The writer Naoki Hyakuta made the comments Feb. 3 when he gave speeches on behalf of Toshio Tamogami, a former Air Self-Defense Force chief of staff running for Tokyo governor. The election will be held Feb. 9.
Hyakuta said the U.S. military committed "cruel massacres" by fire-bombing Tokyo and dropping atomic bombs on Hiroshima and Nagasaki in 1945. He went on to say that the Nanking Massacre was brought up in the Tokyo tribunal because the U.S. military wanted to cancel out its own crimes.
He also claimed that the massacre never happened.
The online version of Time magazine first reported the comments by a U.S. Embassy spokesperson in Tokyo in its Feb. 7 edition.
The Asahi Shimbun received the same statement from the U.S. State Department, which said: "These suggestions are preposterous. We hope that people in positions of responsibility in Japan and elsewhere would seek to avoid comments that inflame tensions in the region."
Hyakuta is one of 12 members of the NHK Board of Governors. He and four others were appointed by Prime Minister Shinzo Abe and approved by the Diet last November.
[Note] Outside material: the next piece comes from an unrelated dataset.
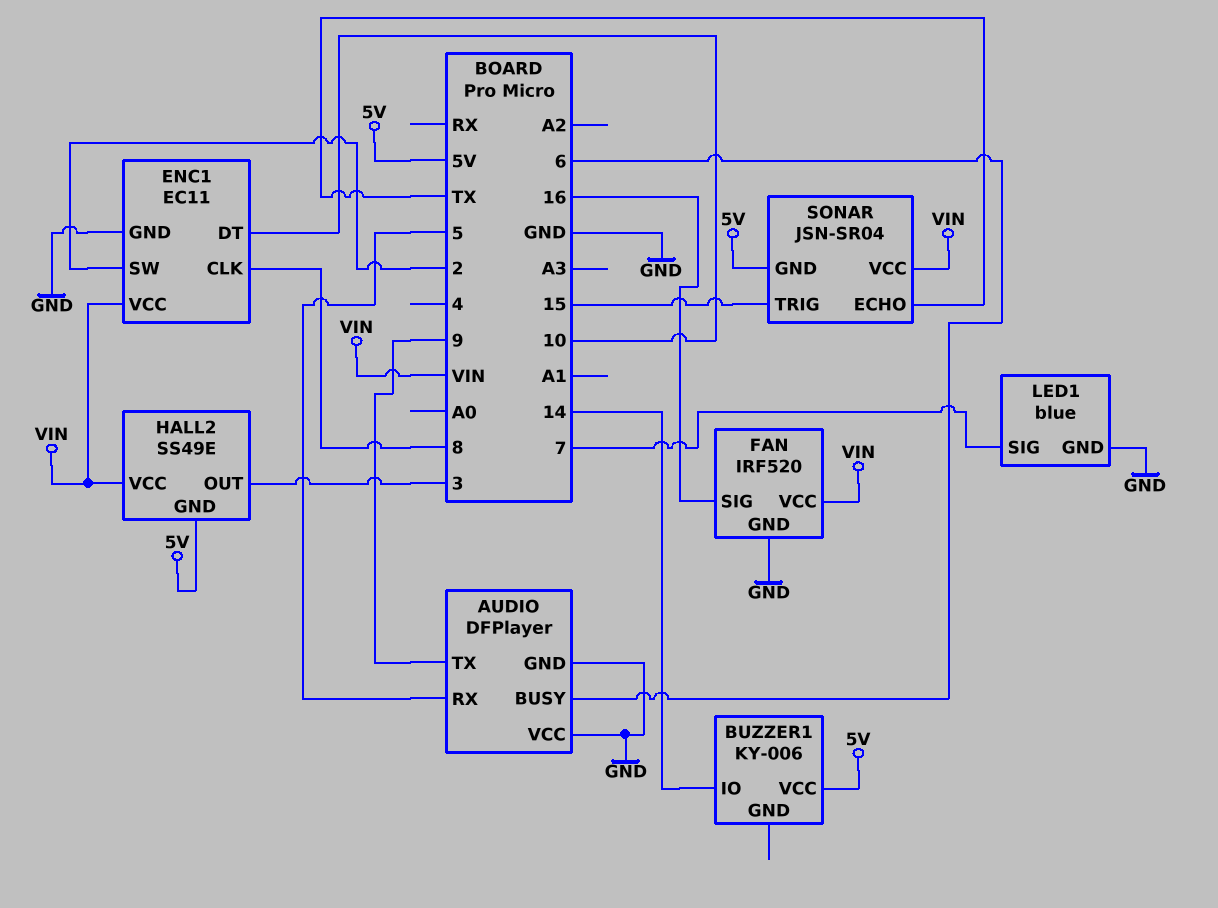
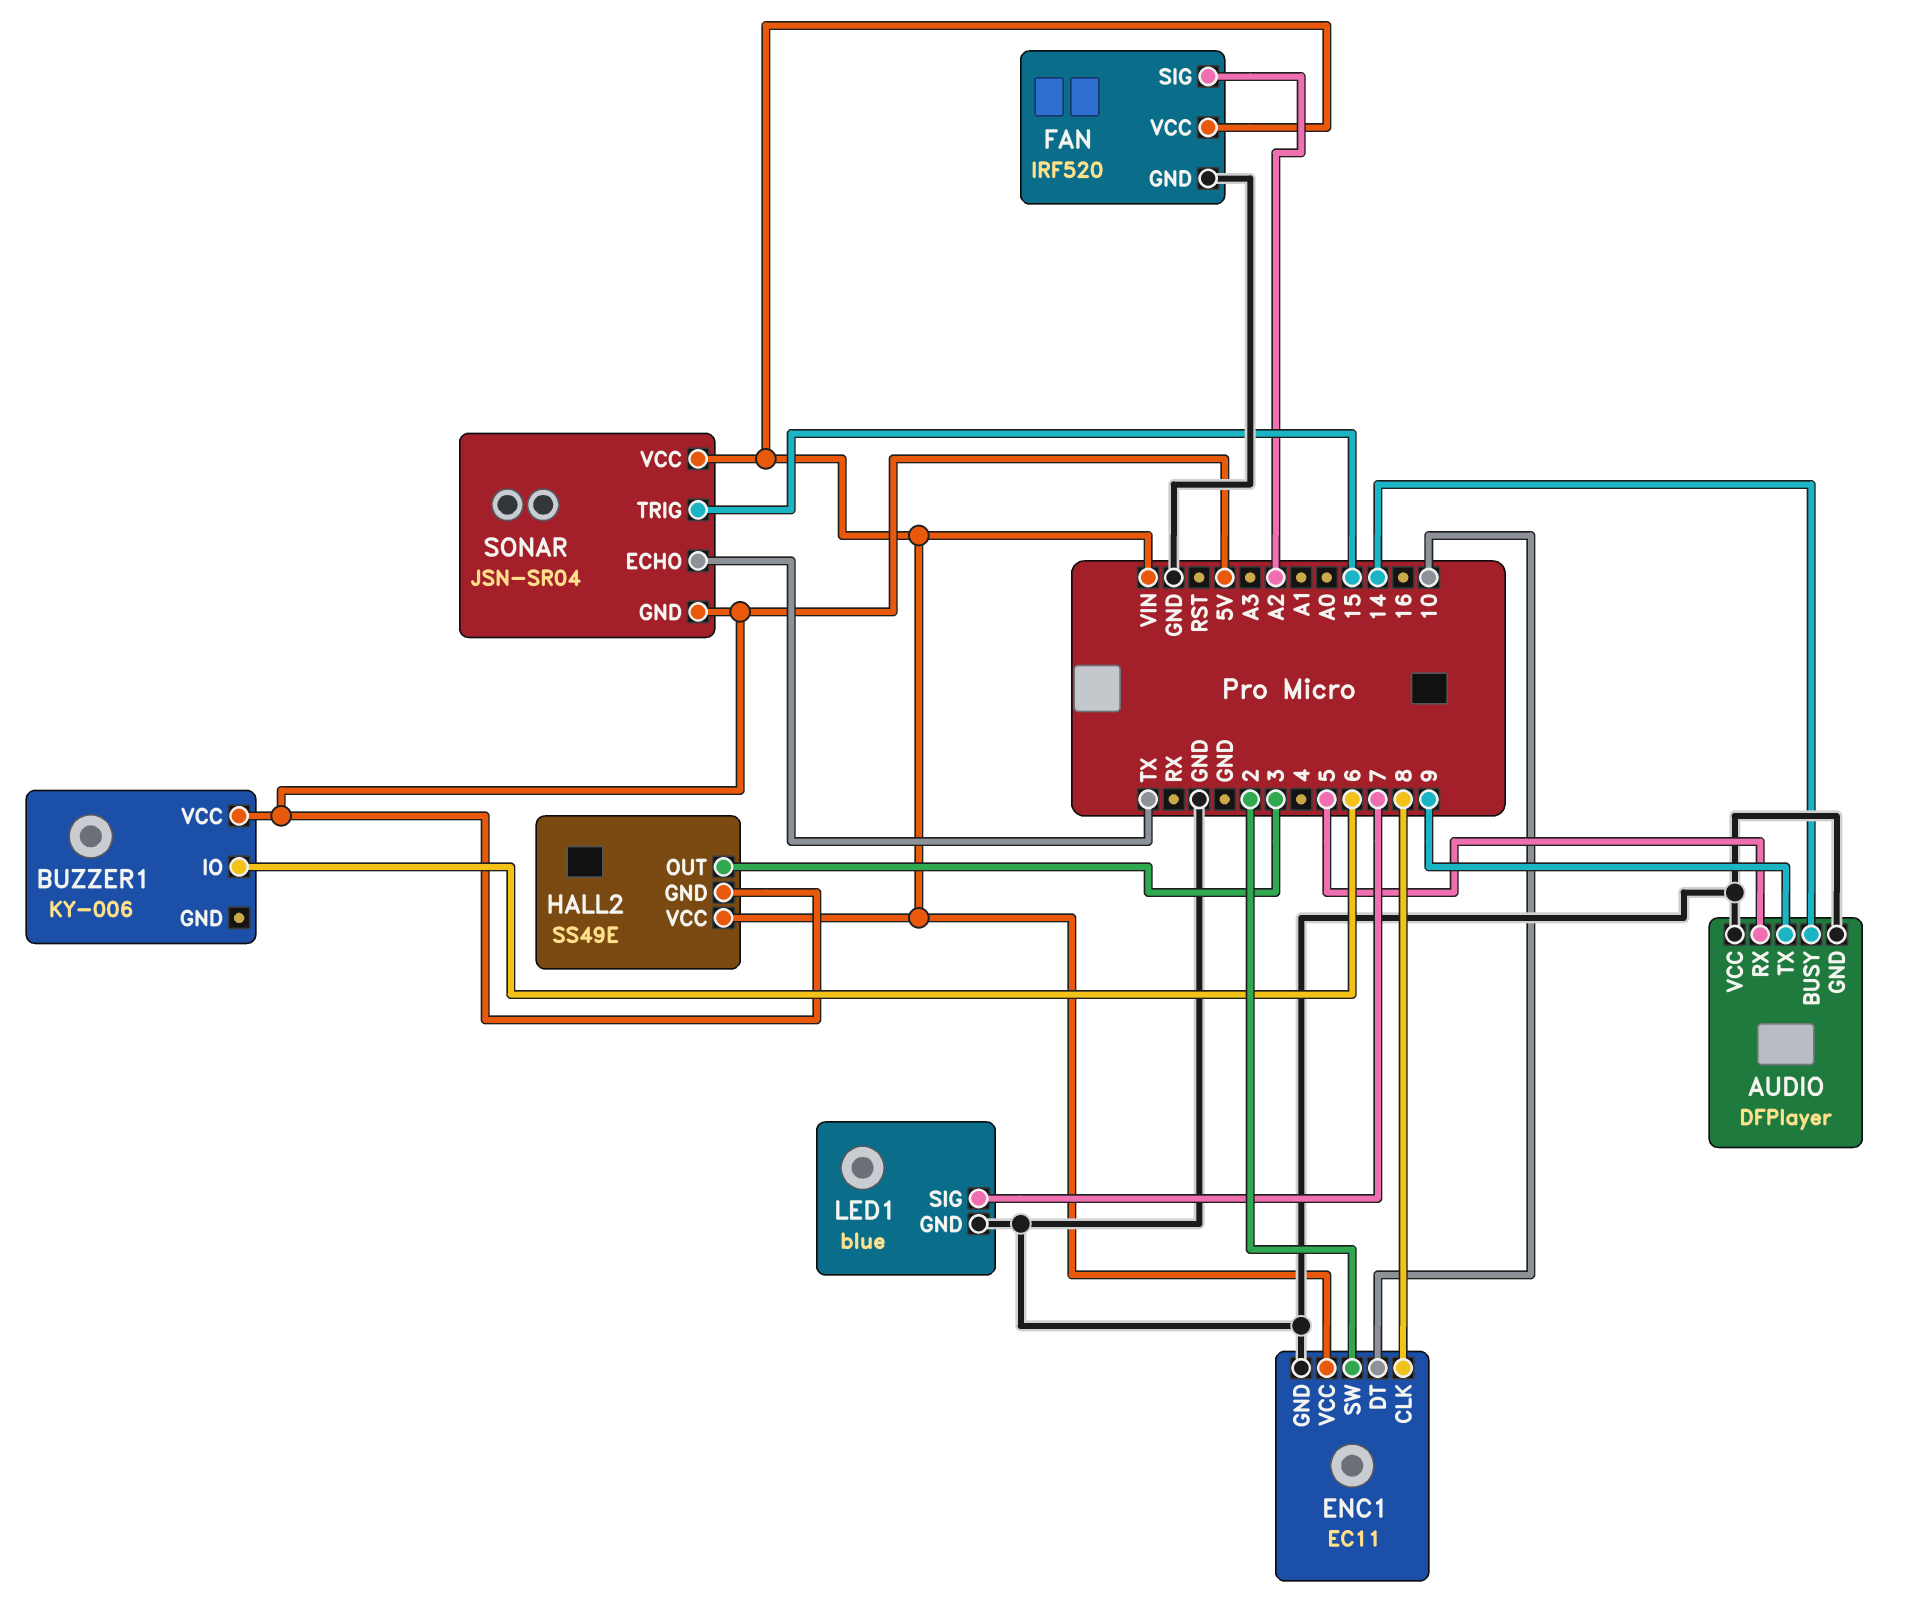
AUDIO pin BUSY: 6 -> 14
BUZZER1 pin IO: 14 -> 6
FAN pin SIG: 16 -> A2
Hyakuta's controversial comments came just days after new NHK Chairman Katsuto Momii sparked outrage at home and abroad during his first news conference Jan. 25 by saying all warring nations had systems like Japan’s "comfort women," who provided sex to Japanese troops before and during World War II, criticizing South Korea's demands for compensation. He also defended the contentious state secrets protection law.